On a somewhat related note, I replaced a CMOS battery (CR2032) on a motherboard, that was flat (the BIOS no longer retained settings).

I then found my old analog battery tester which measures button cells with a load, and it read pretty close to 0, despite measuring 3V on the multimeter.

I then tested the CR2016's from my headlamp, with a similar result.

Moral of the story: don't rely on volts to give an indication of remaining capacity on lithium button cells.

So I'm going to get 2 new CR2016's and see how the brightness compares to the single CR2032.

The fact that they will work in that application simply lines the pockets of the battery producing companies since you will be replacing the cells quite often. Take the SWAP (Size, Weight, And Power) hit and use a cheap alkaline cell, or better yet, a rechargeable battery. Size matters, but coin cells for flashlights? Well, maybe to find a keyhole in the dark, but you might as well throw yer cash at hearing-aid batteries!

It's a headlamp that I use around camp when hiking, so doesn't get used for very long. I'm more concerned about the weight. I have another headlamp that uses 3 x NiMH AAA batteries but it's much heavier.
 
^ I like headlamps with the battery pack in the back (of the strap on your head), more balanced and don't stick out as far. For shorter term use where high brightness isn't needed, I have an ~ 80 lumen, Olight I3S, 1 x AAA (NiMH rechargeable) with the pocket clip on it reversed so it clips onto a baseball cap.

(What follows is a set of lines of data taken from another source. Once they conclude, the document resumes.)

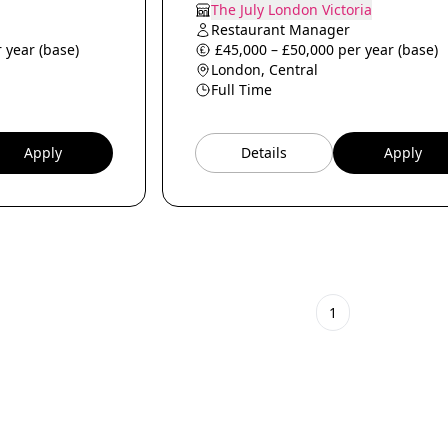
The July London Victoria
Restaurant Manager
 year (base)
£45,000 – £50,000 per year (base)
London, Central
Full Time
Apply
Details
Apply
1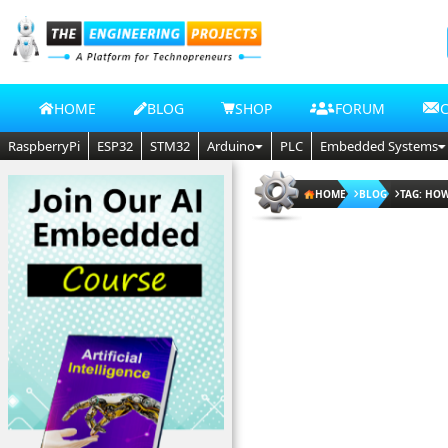
HOME
BLOG
SHOP
FORUM
RaspberryPi
ESP32
STM32
Arduino
PLC
Embedded Systems
HOME
BLOG
TAG: HO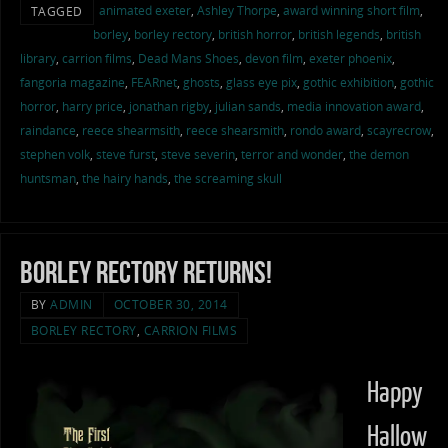
animated exeter
,
Ashley Thorpe
,
award winning short film
,
TAGGED
borley
,
borley rectory
,
british horror
,
british legends
,
british
library
,
carrion films
,
Dead Mans Shoes
,
devon film
,
exeter phoenix
,
fangoria magazine
,
FEARnet
,
ghosts
,
glass eye pix
,
gothic exhibition
,
gothic
horror
,
harry price
,
jonathan rigby
,
julian sands
,
media innovation award
,
raindance
,
reece shearmsith
,
reece shearsmith
,
rondo award
,
scayrecrow
,
stephen volk
,
steve furst
,
steve severin
,
terror and wonder
,
the demon
huntsman
,
the hairy hands
,
the screaming skull
Borley Rectory Returns!
BY
ADMIN
OCTOBER 30, 2014
BORLEY RECTORY
,
CARRION FILMS
Happy
Hallow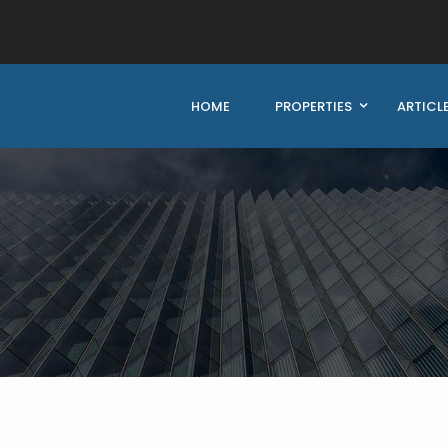
HOME
PROPERTIES
ARTICL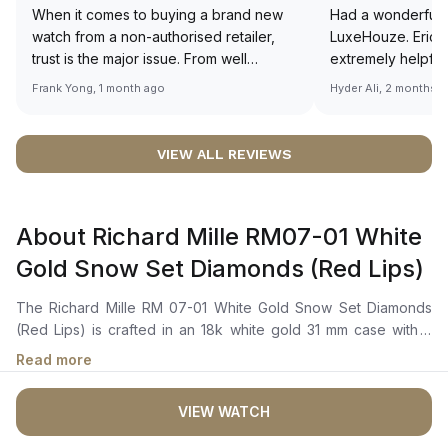
When it comes to buying a brand new
Had a wonderful 
watch from a non-authorised retailer,
LuxeHouze. Eric 
trust is the major issue. From well
extremely helpfu
documented and efficient payment and
making the whole
Frank Yong, 1 month ago
Hyder Ali, 2 months 
invoice records, and to excellent
and enjoyable. Th
service by the staff, you will have no
time to guide me 
worries about sourcing your required
right piece. Excel
VIEW ALL REVIEWS
watch from Luxehouze. The discounted
Sir, could you ple
price is the bonus for me, (as some
shot of your watc
brands obviously have a premium). I am
description abo
About Richard Mille RM07-01 White
definitely buying all my future watches
🙏🏻
from here, as I don't agree with
Gold Snow Set Diamonds (Red Lips)
Richemont or other houses pulling away
from the authorised retailer model. I am
The Richard Mille RM 07-01 White Gold Snow Set Diamonds
old school - I need to get a discount.
(Red Lips) is crafted in an 18k white gold 31 mm case with a
diamond-set bezel. It features a skeletonized dial adorned
Read more
with pure white diamonds arranged in a “snow setting” style.
The watch's dial is highlighted by a vibrant red color, referred
VIEW WATCH
to as “Red Lip”. The automatic movement is powered by the
Calibre CRMA2, with around 50 hours of power reserve. The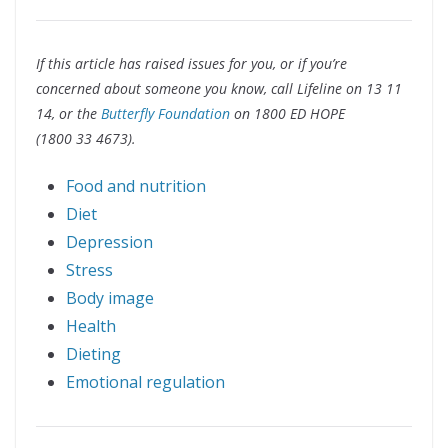
If this article has raised issues for you, or if you’re
concerned about someone you know, call Lifeline on 13 11
14, or the
Butterfly Foundation
on 1800 ED HOPE
(1800 33 4673).
Food and nutrition
Diet
Depression
Stress
Body image
Health
Dieting
Emotional regulation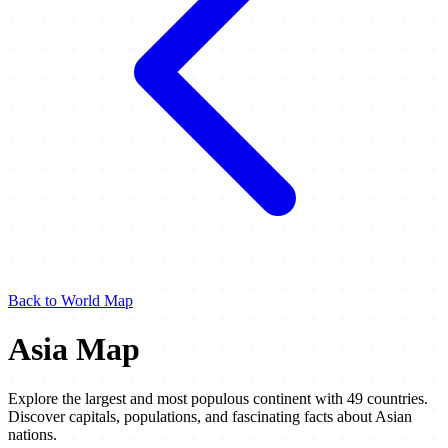
Back to World Map
Asia Map
Explore the largest and most populous continent with 49 countries.
Discover capitals, populations, and fascinating facts about Asian
nations.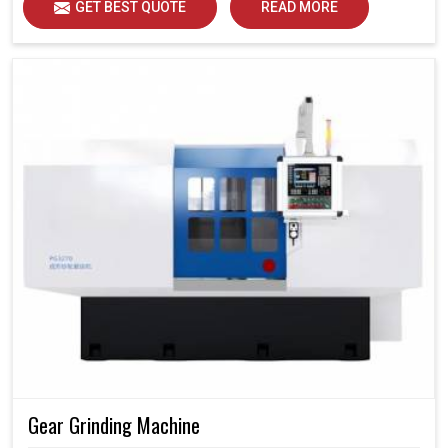
GET BEST QUOTE
READ MORE
Gear Grinding Machine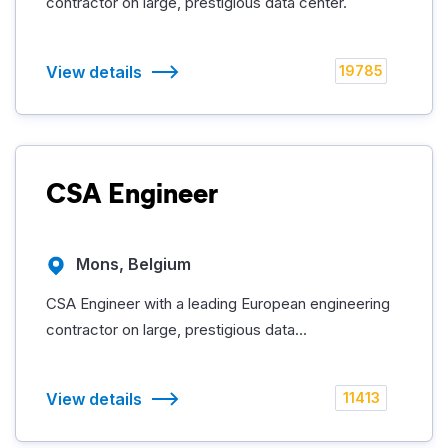
contractor on large, prestigious data center.
View details
19785
CSA Engineer
Mons, Belgium
CSA Engineer with a leading European engineering
contractor on large, prestigious data...
View details
11413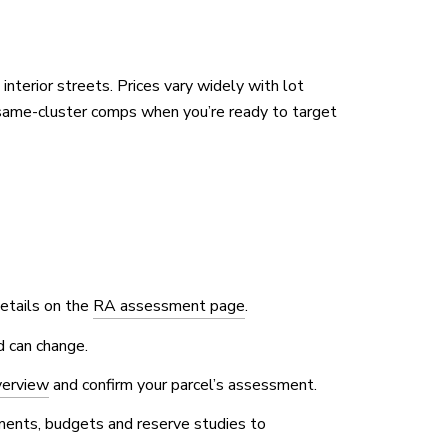
terior streets. Prices vary widely with lot
same-cluster comps when you’re ready to target
Details on the
RA assessment page
.
d can change.
verview
and confirm your parcel’s assessment.
uments, budgets and reserve studies to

The coin cells can be much less expensive to run if you buy a few dozen at a time from a seller on ebay. Local store prices for them in the US are highway robbery.
 
How many people buy 2016 coin cell batteries? Stores probably keep them for at least a few years then they are hardly ever new.
Sellers on ebay probably also keep very cheap no-name-brand ones for years.
 
Moral of the story: don't rely on volts to give an indication of remaining capacity on lithium button cells.

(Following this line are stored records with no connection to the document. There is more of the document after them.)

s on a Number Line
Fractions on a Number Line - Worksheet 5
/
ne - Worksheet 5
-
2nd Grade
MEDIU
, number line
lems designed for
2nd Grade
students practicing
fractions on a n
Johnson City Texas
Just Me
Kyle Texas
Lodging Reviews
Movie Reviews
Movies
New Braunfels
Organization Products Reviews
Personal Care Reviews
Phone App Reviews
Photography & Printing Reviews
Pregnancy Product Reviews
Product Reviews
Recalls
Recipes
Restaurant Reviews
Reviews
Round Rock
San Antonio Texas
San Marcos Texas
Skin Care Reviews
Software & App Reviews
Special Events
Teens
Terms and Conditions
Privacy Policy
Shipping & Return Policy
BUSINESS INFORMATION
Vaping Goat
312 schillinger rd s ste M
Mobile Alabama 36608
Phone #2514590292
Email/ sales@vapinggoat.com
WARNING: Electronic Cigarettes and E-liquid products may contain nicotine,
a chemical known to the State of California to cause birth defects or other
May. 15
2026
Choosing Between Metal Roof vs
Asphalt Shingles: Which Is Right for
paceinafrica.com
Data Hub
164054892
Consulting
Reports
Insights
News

Story. A few (no, many!) years ago, we had an aircraft come in to the hangar with a pilot written-up defect "Port engine fuel pump fail". So the airframe engineers drained the fuel collector tank, removed the pump, replaced with new one from stores, test and still didn't run. Measure voltage at fuel pump plug with Fluke 77 DMM, 24 volts no problem. Engineers change pump again. Operations up on tarmac getting tetchy "where's our aircraft....". New fuel pump still doesn't run. Airframe engineers come into avionics workshop with sad story. Avionic engineer goes out to aircraft with magic test equipment - a 32Watt light bulb on two pins to fit fuel pump plug. Switch on fuel pump from cockpit - no light. Remove light - measure volts - 24 volts. Change cockpit switch and all good - fuel pump runs.
Moral of the story - always measure voltages ON LOAD!
 
I have a small flashlight given to me at a politician's park BBQ. It had one white LED and was fairly bright to see a lock for a key to enter. The flashlight got dimmer then quit. Inside was two tiny (coin) CR1220 3V Lithium cells in series and no current-limiting resistor.
So it used 3V to light the LED and the other 3V was used to try to push enough current.

The datasheet of an Energizer CR1220 3V lithium battery shows that it can provide twelve 2 seconds pulses per day at 2.8mA, for a few days. Then the two rare battery cells must be found then replaced.